Source extract:
Does the description disclose side effects, auth requirements, rate limits, or destructive behavior?

With no annotations provided, the description carries full burden. It discloses the return format ('raw JSON response') and data fields included, but doesn't mention authentication requirements, rate limits, error conditions, or whether this is a read-only operation. It adds some behavioral context but leaves significant gaps.

Agents need to know what a tool does to the world before calling it. Descriptions should go beyond structured annotations to explain consequences.

Conciseness5/5

Is the description appropriately sized, front-loaded, and free of redundancy?

Two sentences with zero waste. First sentence states purpose and scope, second sentence details return content. Every word earns its place and information is front-loaded appropriately.

Shorter descriptions cost fewer tokens and are easier for agents to parse. Every sentence should earn its place.

Completeness3/5

Given the tool's complexity, does the description cover enough for an agent to succeed on first attempt?

Excerpted data:
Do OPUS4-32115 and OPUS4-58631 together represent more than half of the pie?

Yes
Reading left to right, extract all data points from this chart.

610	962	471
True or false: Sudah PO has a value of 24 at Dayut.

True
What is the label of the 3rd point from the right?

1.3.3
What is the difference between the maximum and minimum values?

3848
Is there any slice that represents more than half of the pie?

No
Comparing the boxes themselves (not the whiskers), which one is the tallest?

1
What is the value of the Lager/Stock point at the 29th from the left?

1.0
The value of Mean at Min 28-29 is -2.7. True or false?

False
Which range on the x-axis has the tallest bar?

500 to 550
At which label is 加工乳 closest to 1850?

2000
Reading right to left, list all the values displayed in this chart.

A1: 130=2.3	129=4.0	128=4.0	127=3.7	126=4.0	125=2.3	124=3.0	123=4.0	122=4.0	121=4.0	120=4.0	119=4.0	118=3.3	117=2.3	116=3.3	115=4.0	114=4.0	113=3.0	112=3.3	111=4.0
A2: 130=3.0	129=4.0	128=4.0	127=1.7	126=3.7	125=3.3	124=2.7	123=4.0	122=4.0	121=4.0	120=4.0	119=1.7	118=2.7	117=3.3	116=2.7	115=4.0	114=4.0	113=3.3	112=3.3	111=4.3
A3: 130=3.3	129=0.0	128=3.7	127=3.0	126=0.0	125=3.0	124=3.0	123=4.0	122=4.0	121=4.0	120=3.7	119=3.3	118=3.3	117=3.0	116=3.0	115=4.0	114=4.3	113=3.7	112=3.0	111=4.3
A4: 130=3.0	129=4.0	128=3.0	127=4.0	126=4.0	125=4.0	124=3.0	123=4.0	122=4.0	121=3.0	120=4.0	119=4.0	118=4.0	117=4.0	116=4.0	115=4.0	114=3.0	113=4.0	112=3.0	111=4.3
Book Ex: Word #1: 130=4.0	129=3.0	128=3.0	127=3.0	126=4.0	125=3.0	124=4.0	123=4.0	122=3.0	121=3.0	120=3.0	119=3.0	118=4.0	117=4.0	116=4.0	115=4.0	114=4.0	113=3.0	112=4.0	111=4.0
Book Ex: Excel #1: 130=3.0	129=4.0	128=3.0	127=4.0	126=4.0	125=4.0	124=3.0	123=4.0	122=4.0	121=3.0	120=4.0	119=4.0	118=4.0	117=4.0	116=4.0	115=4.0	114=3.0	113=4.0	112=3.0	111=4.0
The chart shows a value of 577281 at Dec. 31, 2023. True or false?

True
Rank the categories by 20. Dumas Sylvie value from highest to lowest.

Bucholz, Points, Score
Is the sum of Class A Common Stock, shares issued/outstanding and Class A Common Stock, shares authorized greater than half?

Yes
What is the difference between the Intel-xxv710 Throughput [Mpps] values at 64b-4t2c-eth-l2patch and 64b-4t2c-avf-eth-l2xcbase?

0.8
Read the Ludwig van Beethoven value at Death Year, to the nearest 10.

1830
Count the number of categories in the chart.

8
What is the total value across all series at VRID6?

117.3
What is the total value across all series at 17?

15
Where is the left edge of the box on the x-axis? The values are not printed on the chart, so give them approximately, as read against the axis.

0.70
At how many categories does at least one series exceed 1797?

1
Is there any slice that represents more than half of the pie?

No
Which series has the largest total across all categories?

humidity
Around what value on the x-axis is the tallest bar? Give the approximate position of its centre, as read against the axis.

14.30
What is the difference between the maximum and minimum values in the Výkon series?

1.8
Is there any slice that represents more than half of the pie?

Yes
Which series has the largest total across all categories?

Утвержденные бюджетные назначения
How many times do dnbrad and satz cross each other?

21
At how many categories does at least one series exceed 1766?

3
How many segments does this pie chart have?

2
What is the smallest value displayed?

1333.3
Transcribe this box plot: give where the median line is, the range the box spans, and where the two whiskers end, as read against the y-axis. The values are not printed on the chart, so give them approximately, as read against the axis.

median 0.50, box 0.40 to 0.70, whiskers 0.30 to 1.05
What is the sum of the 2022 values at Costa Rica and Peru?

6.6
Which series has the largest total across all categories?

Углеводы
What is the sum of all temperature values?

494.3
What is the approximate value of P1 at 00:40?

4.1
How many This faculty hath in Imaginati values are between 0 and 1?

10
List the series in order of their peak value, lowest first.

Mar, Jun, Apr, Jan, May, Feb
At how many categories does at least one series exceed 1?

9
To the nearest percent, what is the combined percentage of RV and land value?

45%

Work task 1:
Decide whether each statement agrees with the review of the tool description. Answer yes or no for each, and quote the words of the review that decide it.
(a) The review says the description mentions authentication requirements.
(b) The description under review is two sentences long.
(c) The review says shorter descriptions cost more tokens.
Work task 2: Continue the review of the tool description from its last line.

Result 1:
(a) No: "doesn't mention authentication requirements, rate limits, error conditions, or whether this is a read-only operation"
(b) Yes: "Two sentences with zero waste."
(c) No: "Shorter descriptions cost fewer tokens and are easier for agents to parse."

Result 2:
For a single-parameter read operation with no output schema, the description covers purpose and return content adequately. However, without annotations, it should ideally mention that this is a read-only operation and any authentication requirements. The description is complete enough for basic use but lacks operational context.

Complex tools with many parameters or behaviors need more documentation. Simple tools need less. This dimension scales expectations accordingly.

Parameters3/5

Does the description clarify parameter syntax, constraints, interactions, or defaults beyond what the schema provides?

Schema description coverage is 100%, so the schema already fully documents the single 'period' parameter with its enum values. The description mentions period support but adds no additional semantic meaning beyond what the schema provides. Baseline 3 is appropriate when schema does the heavy lifting.

Input schemas describe structure but not intent. Descriptions should explain non-obvious parameter relationships and valid value ranges.

Purpose5/5

Does the description clearly state what the tool does and how it differs from similar tools?

The description clearly states the specific action ('Get the raw JSON response'), resource ('user's activity goals from Fitbit'), and scope ('daily' and 'weekly' periods). It distinguishes from siblings by focusing on goals rather than timeseries, summaries, exercises, or other data types.

Agents choose between tools based on descriptions. A clear purpose with a specific verb and resource helps agents select the right tool.

Usage Guidelines3/5

Does the description explain when to use this tool, when not to, or what alternatives exist?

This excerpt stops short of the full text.